→ What to work on
The full listing, copied exactly and free of pictures, is the expected reply.

→ Data for this task
* * * * *
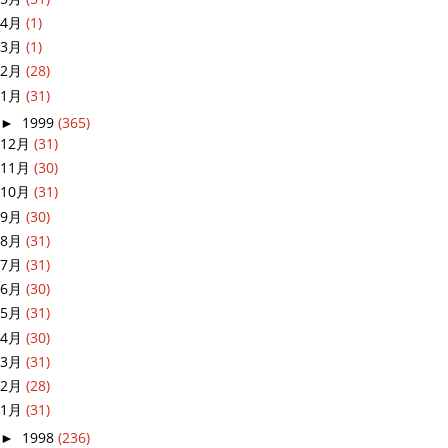
4月
(1)
3月
(1)
2月
(28)
1月
(31)
►
1999
(365)
12月
(31)
11月
(30)
10月
(31)
9月
(30)
8月
(31)
7月
(31)
6月
(30)
5月
(31)
4月
(30)
3月
(31)
2月
(28)
1月
(31)
►
1998
(236)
* * * * *
→ Task solution
4月
(1)
3月
(1)
2月
(28)
1月
(31)
►
1999
(365)
12月
(31)
11月
(30)
10月
(31)
9月
(30)
8月
(31)
7月
(31)
6月
(30)
5月
(31)
4月
(30)
3月
(31)
2月
(28)
1月
(31)
►
1998
(236)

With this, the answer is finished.